(ENTRIES SHOWN begins)

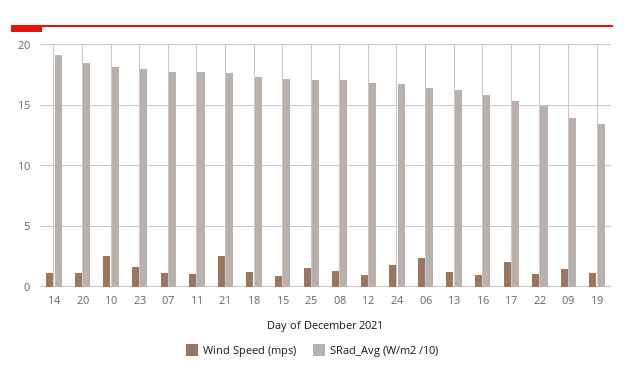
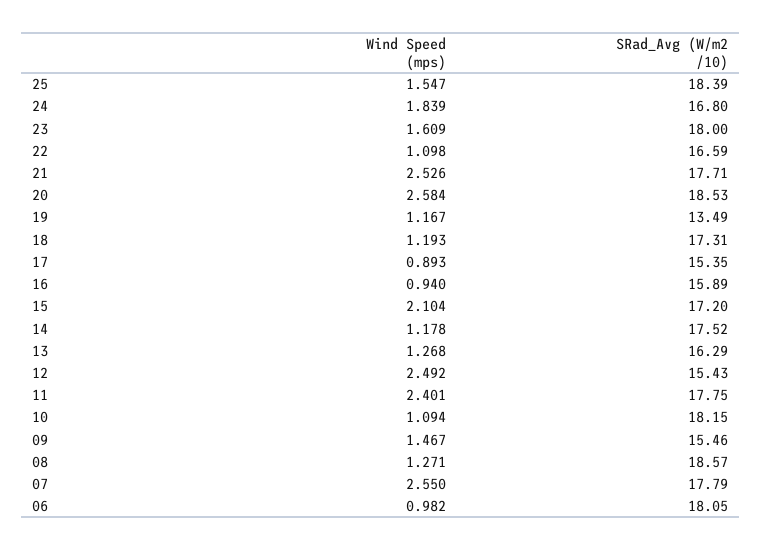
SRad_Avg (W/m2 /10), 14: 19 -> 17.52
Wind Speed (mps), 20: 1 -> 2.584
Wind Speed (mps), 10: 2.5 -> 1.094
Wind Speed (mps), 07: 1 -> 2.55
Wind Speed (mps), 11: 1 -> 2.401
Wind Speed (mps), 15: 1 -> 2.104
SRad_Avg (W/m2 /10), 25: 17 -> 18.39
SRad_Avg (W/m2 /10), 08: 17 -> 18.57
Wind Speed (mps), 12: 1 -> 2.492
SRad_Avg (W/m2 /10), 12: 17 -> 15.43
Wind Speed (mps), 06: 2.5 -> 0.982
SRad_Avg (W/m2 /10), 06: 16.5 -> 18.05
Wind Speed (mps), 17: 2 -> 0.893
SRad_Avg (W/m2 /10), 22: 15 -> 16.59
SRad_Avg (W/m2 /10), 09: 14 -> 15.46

(ENTRIES SHOWN ends)
(ENTRIES SHOWN begins)

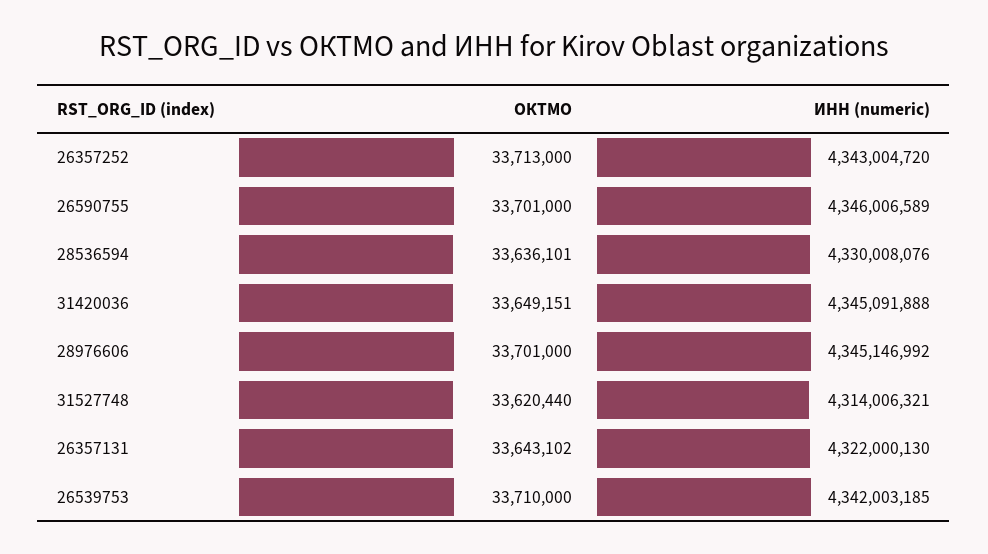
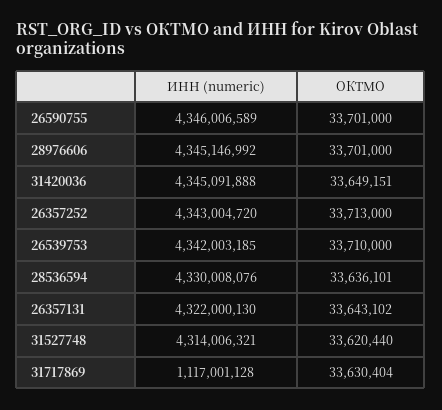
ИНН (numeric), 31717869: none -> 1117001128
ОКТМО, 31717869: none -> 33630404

(ENTRIES SHOWN ends)

- WORK TO BE COMPLETED -
When you reach the line containing "SRad_Avg (W/m2 /10), 14: 19 -> 17.52" in the data above, start copying exactly, and stop after the line containing "SRad_Avg (W/m2 /10), 09: 14 -> 15.46".

- SOLUTION TO THE EXERCISE -
SRad_Avg (W/m2 /10), 14: 19 -> 17.52
Wind Speed (mps), 20: 1 -> 2.584
Wind Speed (mps), 10: 2.5 -> 1.094
Wind Speed (mps), 07: 1 -> 2.55
Wind Speed (mps), 11: 1 -> 2.401
Wind Speed (mps), 15: 1 -> 2.104
SRad_Avg (W/m2 /10), 25: 17 -> 18.39
SRad_Avg (W/m2 /10), 08: 17 -> 18.57
Wind Speed (mps), 12: 1 -> 2.492
SRad_Avg (W/m2 /10), 12: 17 -> 15.43
Wind Speed (mps), 06: 2.5 -> 0.982
SRad_Avg (W/m2 /10), 06: 16.5 -> 18.05
Wind Speed (mps), 17: 2 -> 0.893
SRad_Avg (W/m2 /10), 22: 15 -> 16.59
SRad_Avg (W/m2 /10), 09: 14 -> 15.46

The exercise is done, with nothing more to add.